In online poker, there’s an unspoken truth that most winning players don’t broadcast: every flashy winrate graph, coaching video, or high-stakes solver screenshot is ultimately subsidized by someone clicking “deposit” after work, hoping today’s their lucky day.
Yet publicly, we all pretend we’re noble warriors—no table selection, no targeted hunting, no exploiting weaker players. Reality, however, is very different: the online poker world thrives on one crucial group—the losing player.
How Fish Drive the Game
Profit in poker has less to do with outsmarting other pros and more to do with exploiting mistakes. Serious grinders hunt the softest games, knowing that just one disaster of a player at their table can make or break a session. Bad players are valuable because they maximize the speed and size of profits, particularly in cash games.

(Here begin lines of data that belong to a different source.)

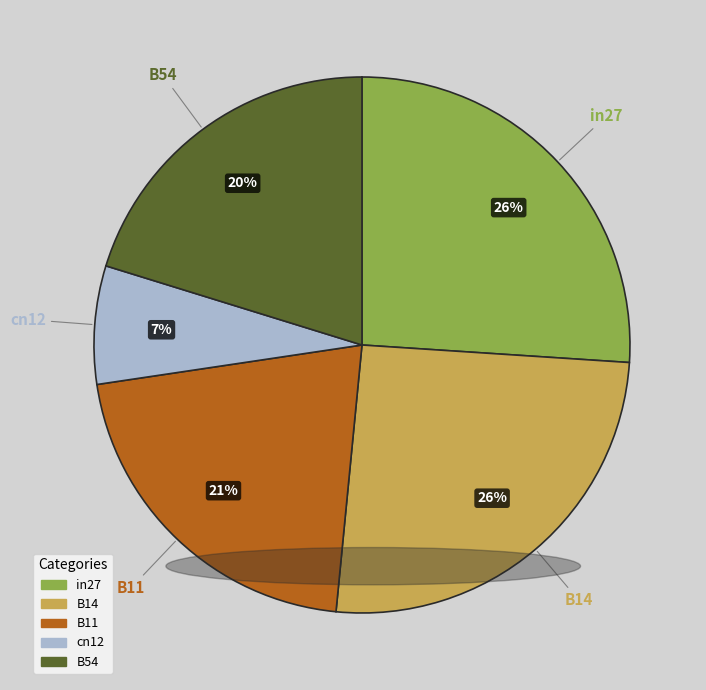

Does B54 account for over 50% of the chart?

No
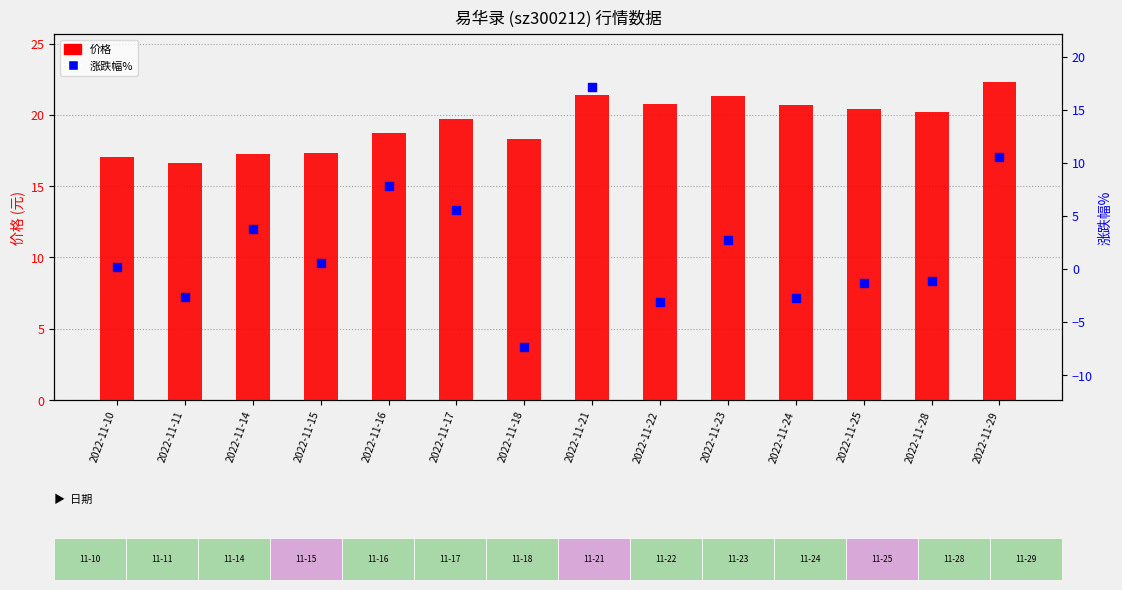

Which series contains the highest Y value?

价格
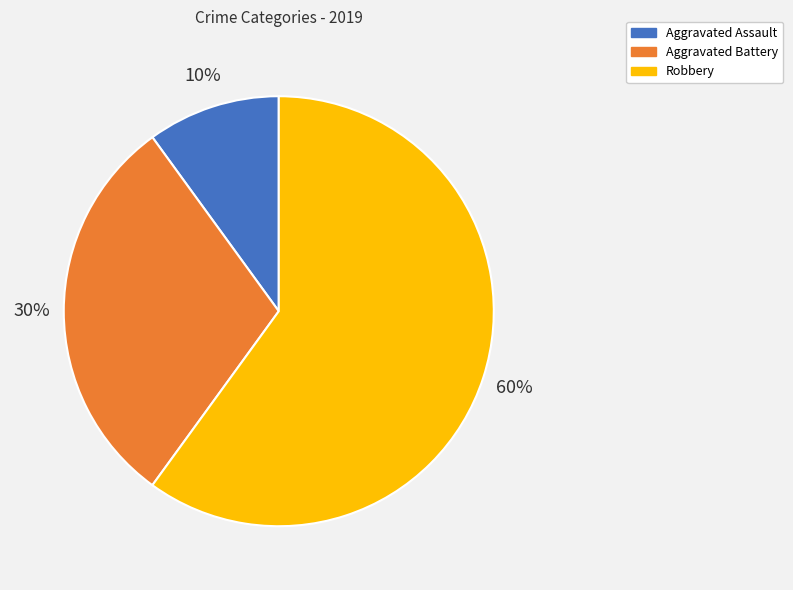

To the nearest percent, what is the difference between the Aggravated Assault and Aggravated Battery slice percentages?

20%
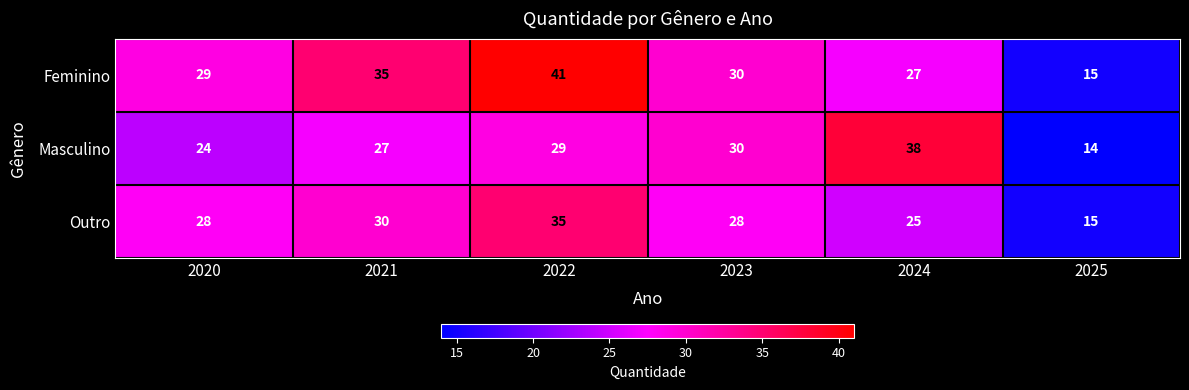

Which series has the largest range (max minus min)?

Feminino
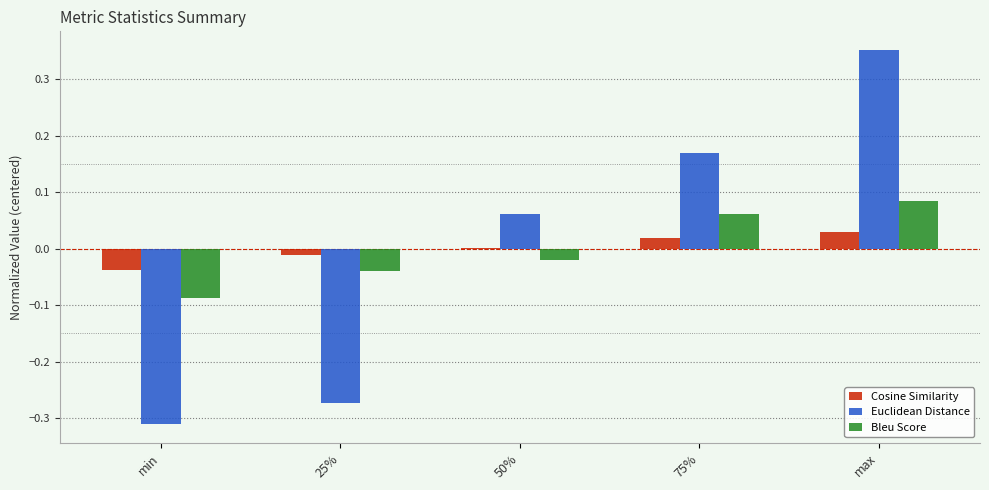

At which label does Bleu Score first exceed 0?

75%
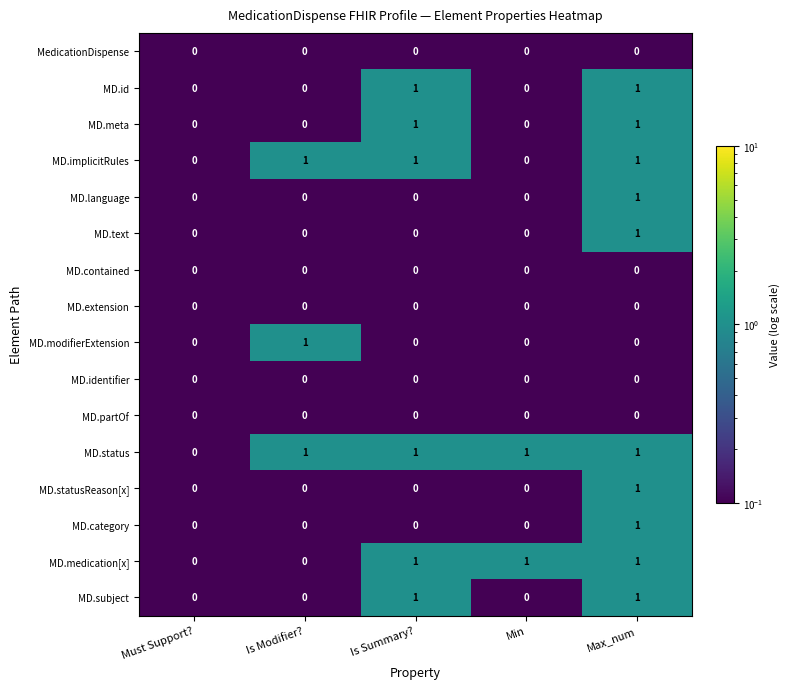

What is the maximum value shown in the chart?

1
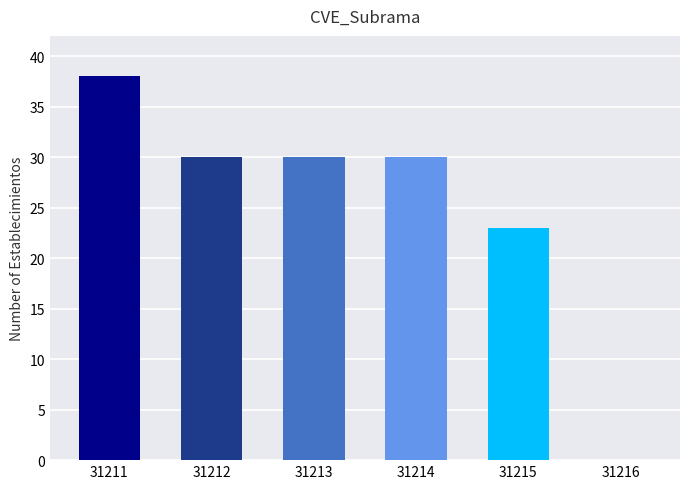

Is it true that the value at 31215 is 23?

True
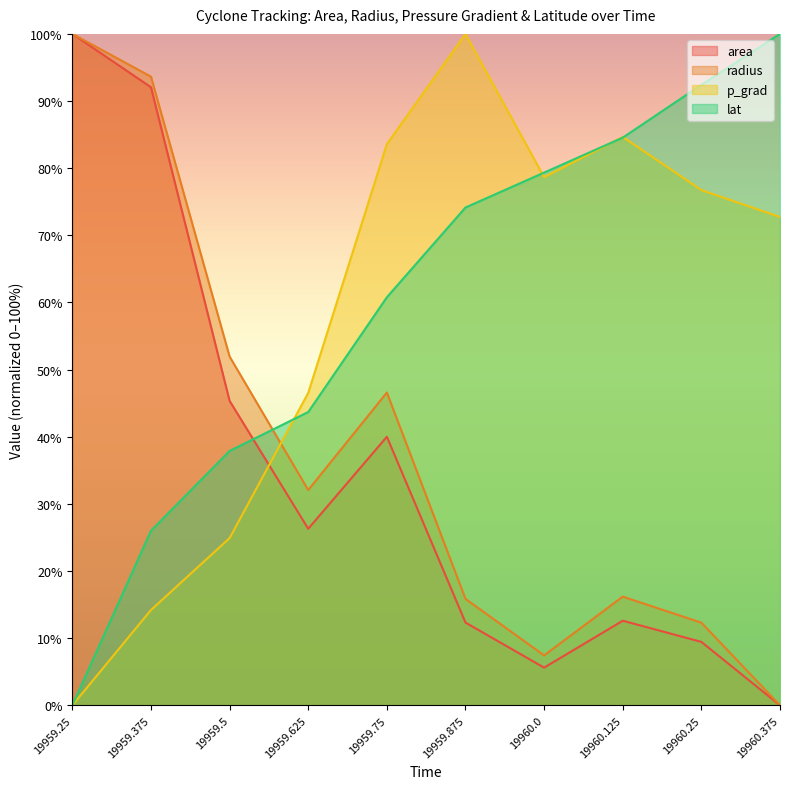

Reading left to right, what are all the values shown in this chart?

area: 100.0	92.1	45.3	26.3	40.0	12.3	5.6	12.6	9.5	0.0
radius: 100.0	93.6	51.9	32.1	46.6	15.9	7.4	16.2	12.3	0.0
p_grad: 0.0	14.2	24.9	46.5	83.6	100.0	78.7	84.7	76.7	72.7
lat: 0.0	26.0	37.9	43.7	60.8	74.1	79.3	84.5	92.4	100.0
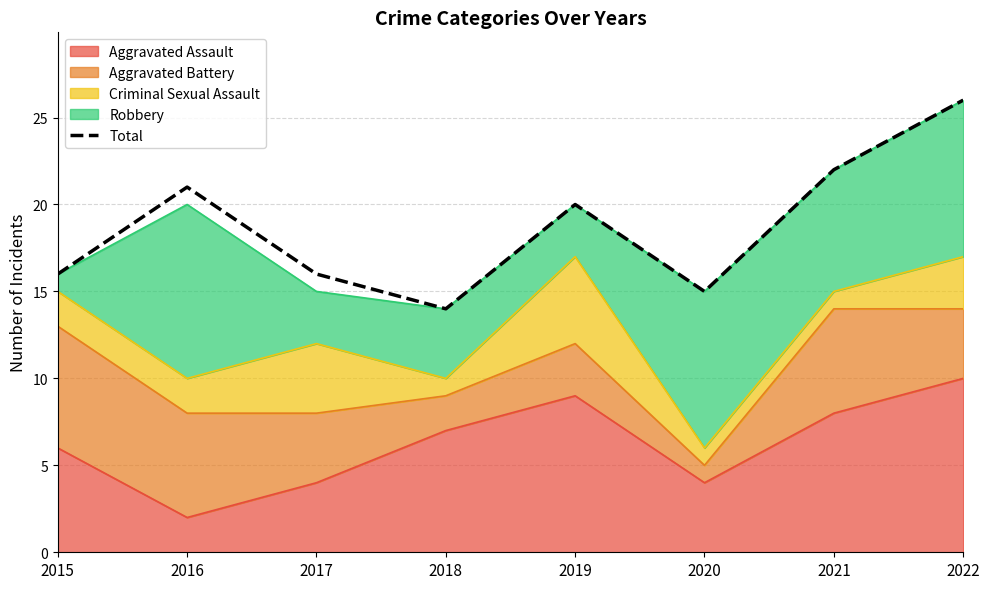

Reading right to left, transcribe all the data shown in this chart.

26	22	15	20	14	16	21	16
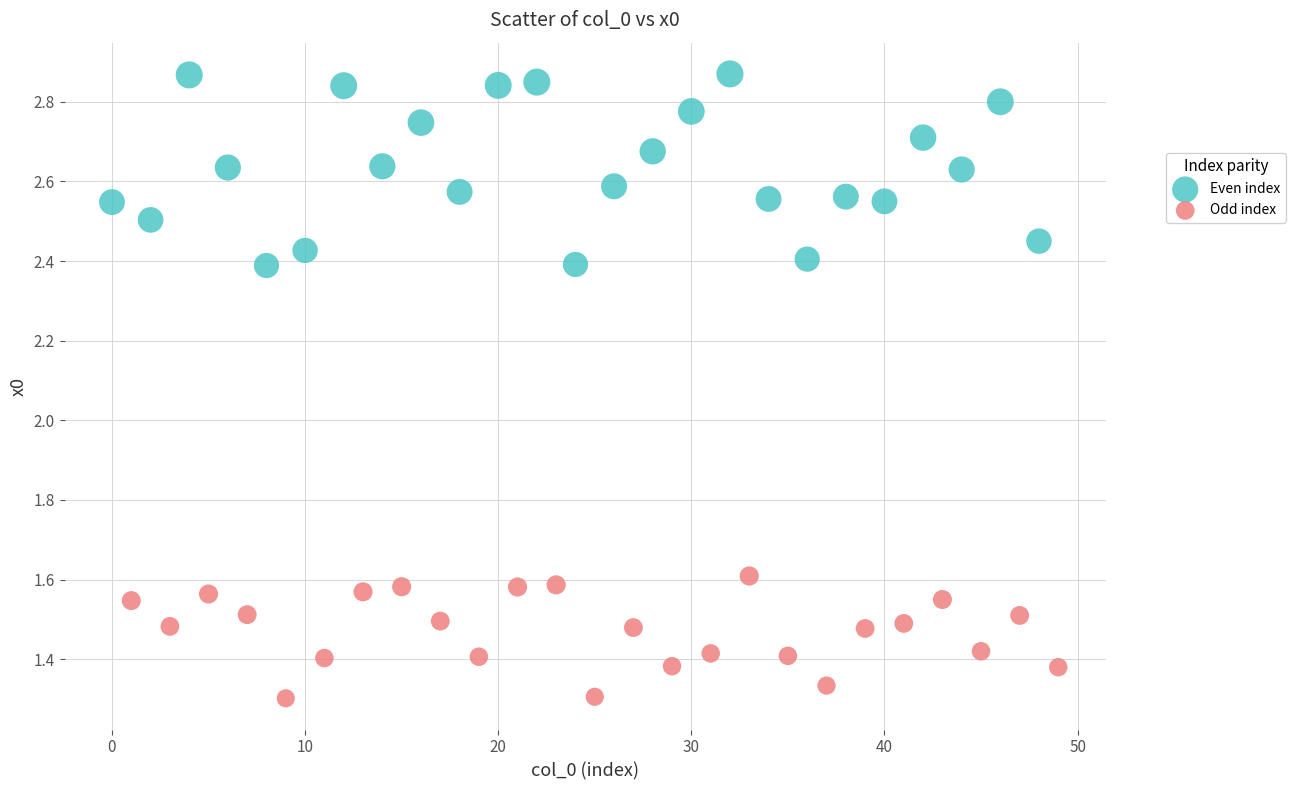

Which series has the largest Y range (max minus min)?

Even index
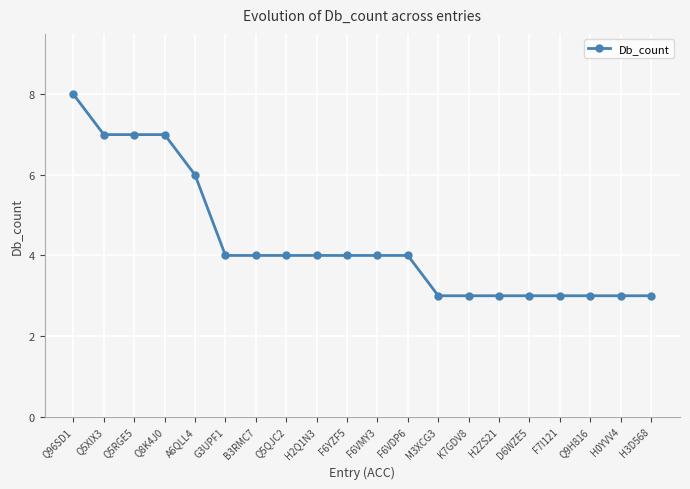

What is the minimum value shown in the chart?

3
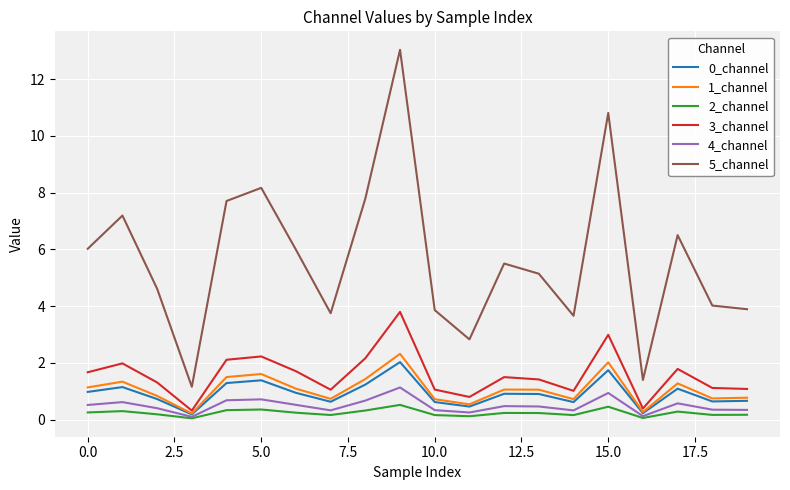

Which series has the widest spread of values?

5_channel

Fish also change table dynamics. Their loose ranges inflate pots and encourage creative play from even the tightest regs. A table full of cautious professionals can feel like a cold war; add a single loose player, and suddenly the action—and the money—flows.
The Great Pretense: We Don’t Hunt
Winning players love to brag about skill, sportsmanship, and playing “anyone.” But the truth is, every serious player hunts for weak opponents. Publicly admitting you rely on fish feels like admitting you’re not the genius you pretend to be. Even solver wizards struggle to beat other top-tier regs consistently.
Table selection is the real edge. Surround yourself with top-level players, and you break even; sit among chaos, and you print money. From a pro perspective, poker is a job—the better the players around you, the smaller the hourly rate.
Keeping Fish Alive
Poker platforms are experts at keeping losing players engaged. The longer fish survive, the more rake they generate. Sites design dopamine loops: treasure chests, bonus systems, gamified tournaments, and casual protections like insurance or run-it-multiple-times features. Algorithms prevent easy bumhunting, randomize seating, hide stats, and create anonymous tables.
The system rewards hope: losing feels like “almost winning,” and even when pros profit, rake often increases. The design isn’t broken—it’s brilliant. Casual players fund the entire ecosystem.
A Sustainable Ecosystem
Every winning player started as a losing one. Today, coaching, solvers, and hand analysis make improvement easier than ever. Platforms must balance protecting game health with rewarding skill. Without recreational players sticking around, liquidity dries up, and professional poker collapses.
The truth is simple: the online poker economy depends on losers. Until they disappear, poker remains a profession, a game, and a business built on exploiting mistakes—and we all know who fuels it.